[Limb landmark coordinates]
——
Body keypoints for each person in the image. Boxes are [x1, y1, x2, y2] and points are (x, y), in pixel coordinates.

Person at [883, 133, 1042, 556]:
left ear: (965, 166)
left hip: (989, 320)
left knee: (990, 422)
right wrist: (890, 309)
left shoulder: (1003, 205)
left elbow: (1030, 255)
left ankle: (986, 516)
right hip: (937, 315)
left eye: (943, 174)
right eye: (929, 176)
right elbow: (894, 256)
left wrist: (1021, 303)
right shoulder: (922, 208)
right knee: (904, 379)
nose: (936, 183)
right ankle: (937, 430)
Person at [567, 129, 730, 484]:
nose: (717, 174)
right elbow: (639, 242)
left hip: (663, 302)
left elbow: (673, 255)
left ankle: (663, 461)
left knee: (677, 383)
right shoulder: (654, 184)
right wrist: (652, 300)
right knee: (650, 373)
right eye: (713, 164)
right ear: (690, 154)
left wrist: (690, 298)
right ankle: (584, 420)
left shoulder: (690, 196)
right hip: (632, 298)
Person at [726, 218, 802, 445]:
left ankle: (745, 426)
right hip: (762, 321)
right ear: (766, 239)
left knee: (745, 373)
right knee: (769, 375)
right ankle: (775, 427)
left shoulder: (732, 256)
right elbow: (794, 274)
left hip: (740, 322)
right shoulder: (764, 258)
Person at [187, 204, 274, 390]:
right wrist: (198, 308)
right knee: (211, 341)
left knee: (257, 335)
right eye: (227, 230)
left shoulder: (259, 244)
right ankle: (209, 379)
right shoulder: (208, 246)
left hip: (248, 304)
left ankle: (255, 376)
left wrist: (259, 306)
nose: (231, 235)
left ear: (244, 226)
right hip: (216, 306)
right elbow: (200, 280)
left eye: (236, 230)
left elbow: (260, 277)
——
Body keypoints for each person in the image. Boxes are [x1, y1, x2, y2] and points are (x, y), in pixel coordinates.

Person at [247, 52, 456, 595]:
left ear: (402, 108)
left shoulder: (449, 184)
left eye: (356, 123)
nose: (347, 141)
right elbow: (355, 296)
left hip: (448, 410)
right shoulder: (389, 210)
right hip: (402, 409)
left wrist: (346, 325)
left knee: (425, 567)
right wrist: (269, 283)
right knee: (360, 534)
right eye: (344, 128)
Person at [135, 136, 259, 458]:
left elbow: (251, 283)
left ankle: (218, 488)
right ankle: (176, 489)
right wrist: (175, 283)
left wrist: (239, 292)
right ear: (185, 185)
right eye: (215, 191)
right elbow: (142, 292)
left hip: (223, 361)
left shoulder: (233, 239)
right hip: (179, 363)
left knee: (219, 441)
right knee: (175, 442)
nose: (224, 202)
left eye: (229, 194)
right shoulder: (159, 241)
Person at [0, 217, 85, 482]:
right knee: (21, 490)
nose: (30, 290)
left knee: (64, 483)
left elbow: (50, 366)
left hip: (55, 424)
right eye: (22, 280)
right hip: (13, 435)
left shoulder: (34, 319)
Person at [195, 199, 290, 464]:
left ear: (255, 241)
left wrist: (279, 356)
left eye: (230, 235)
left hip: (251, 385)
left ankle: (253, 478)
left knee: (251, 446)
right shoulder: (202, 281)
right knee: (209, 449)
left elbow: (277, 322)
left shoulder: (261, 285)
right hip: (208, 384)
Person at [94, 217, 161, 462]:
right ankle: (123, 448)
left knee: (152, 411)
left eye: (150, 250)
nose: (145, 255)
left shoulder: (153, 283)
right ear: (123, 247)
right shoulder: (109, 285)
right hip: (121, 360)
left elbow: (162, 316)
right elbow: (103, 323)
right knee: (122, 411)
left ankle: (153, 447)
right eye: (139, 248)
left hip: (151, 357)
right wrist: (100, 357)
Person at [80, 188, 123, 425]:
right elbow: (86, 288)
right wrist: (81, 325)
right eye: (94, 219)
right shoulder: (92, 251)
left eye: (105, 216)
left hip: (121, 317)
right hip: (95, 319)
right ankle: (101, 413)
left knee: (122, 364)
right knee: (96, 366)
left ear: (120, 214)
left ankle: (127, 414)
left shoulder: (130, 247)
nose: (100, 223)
——
_THE PROBLEM_. Among the lines above, repeat exactly those from the line with "right wrist: (175, 283)" to the line with "right wrist: (81, 325)", counting both ends.

_EXERCISE RESULT_.
right wrist: (175, 283)
left wrist: (239, 292)
right ear: (185, 185)
right eye: (215, 191)
right elbow: (142, 292)
left hip: (223, 361)
left shoulder: (233, 239)
right hip: (179, 363)
left knee: (219, 441)
right knee: (175, 442)
nose: (224, 202)
left eye: (229, 194)
right shoulder: (159, 241)
Person at [0, 217, 85, 482]:
right knee: (21, 490)
nose: (30, 290)
left knee: (64, 483)
left elbow: (50, 366)
left hip: (55, 424)
right eye: (22, 280)
right hip: (13, 435)
left shoulder: (34, 319)
Person at [195, 199, 290, 464]:
left ear: (255, 241)
left wrist: (279, 356)
left eye: (230, 235)
left hip: (251, 385)
left ankle: (253, 478)
left knee: (251, 446)
right shoulder: (202, 281)
right knee: (209, 449)
left elbow: (277, 322)
left shoulder: (261, 285)
right hip: (208, 384)
Person at [94, 217, 161, 462]:
right ankle: (123, 448)
left knee: (152, 411)
left eye: (150, 250)
nose: (145, 255)
left shoulder: (153, 283)
right ear: (123, 247)
right shoulder: (109, 285)
right hip: (121, 360)
left elbow: (162, 316)
right elbow: (103, 323)
right knee: (122, 411)
left ankle: (153, 447)
right eye: (139, 248)
left hip: (151, 357)
right wrist: (100, 357)
Person at [80, 188, 123, 425]:
right elbow: (86, 288)
right wrist: (81, 325)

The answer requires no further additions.